J’ai d’abord réalisé mon mémoire de master en réponse à la demande d’une association qui souhaitait mettre à jour l’étalonnage d’un questionnaire d’aptitudes non-verbales utilisé auprès d’une population issue de la migration. Ce travail m’a donné l’occasion de questionner la pertinence de l’utilisation de tels questionnaires pour un public qui ne partageait pas les mêmes constructions sociales et culturelles des concepts scolaires et de réfléchir à des alternatives. J’ai ensuite effectué un stage au Bureau cantonal de l’intégration des étrangers et la prévention du racisme (BCI) du canton de Vaud au moment des discussions sur l’élaboration de l’Agenda Intégration Suisse. Ces deux expériences m’ont donné l’envie d’apprendre davantage sur le vécu des personnes issues de l’asile et leurs visions des difficultés et ressources qu’elles perçoivent dans leurs parcours.
Quels sont les principaux résultats de votre travail ?
Mes recherches ont montré la complexité et l’hétérogénéité des parcours des personnes réfugiées ainsi que la multitude des difficultés rencontrées à plusieurs niveaux.
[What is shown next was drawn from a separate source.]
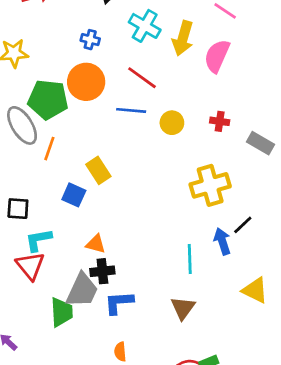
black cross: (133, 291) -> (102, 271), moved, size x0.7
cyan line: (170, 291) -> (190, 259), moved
Ces difficultés interrogent sur leur possibilité réelle de faire un choix d’orientation et de construire un projet professionnel qui soit en adéquation avec leurs aspirations. Les résultats ont souligné l’importance d’un soutien social institutionnel qui soit adapté à leurs besoins, qui valorise leurs ressources et aide à contrer les obstacles. Pour certain·e·s, la dimension sociale semble indissociable du travail, malgré la situation extrême de migration forcée, à travers le besoin de contribution sociale ou de devoir moral envers la société. Ce résultat questionne la vision individualiste et occidentale du travail qui place le travail au centre de toute préoccupation et comme un gage d’intégration. Enfin, les femmes rencontrent des difficultés spécifiques dans l’accès aux cours de français, à la formation et au marché du travail, tout en devant composer avec des attentes de rôle genrées.
Selon vous, comment votre travail peut-il contribuer à faciliter l’intégration sociale et professionnelle des personnes réfugiées en Suisse romande ?
Partant d’une meilleure compréhension du vécu des personnes réfugiées et de leurs perspectives, de nombreuses actions concrètes peuvent s’engager. D’abord par la dénonciation des restrictions qui découlent du permis provisoire F qui sont contreproductives et qui entravent le processus d’intégration sociale et professionnelle. Ensuite, par la promotion des échanges avec la population locale afin de construire un sentiment d’appartenance. Enfin, par la reconnaissance des difficultés rencontrées par les femmes réfugiées et la mise en place d’interventions spécifiques pour favoriser l’accès au marché du travail, la conciliation des obligations familiales avec une activité professionnelle et lutter contre l’invisibilisation et la déqualification professionnelle dont elles sont plus fréquemment touchées.
Comment envisagez-vous la suite de votre parcours professionnel ?
J’aimerais poursuivre mon engagement auprès de cette population, que ce soit par le biais de la recherche ou sur le terrain.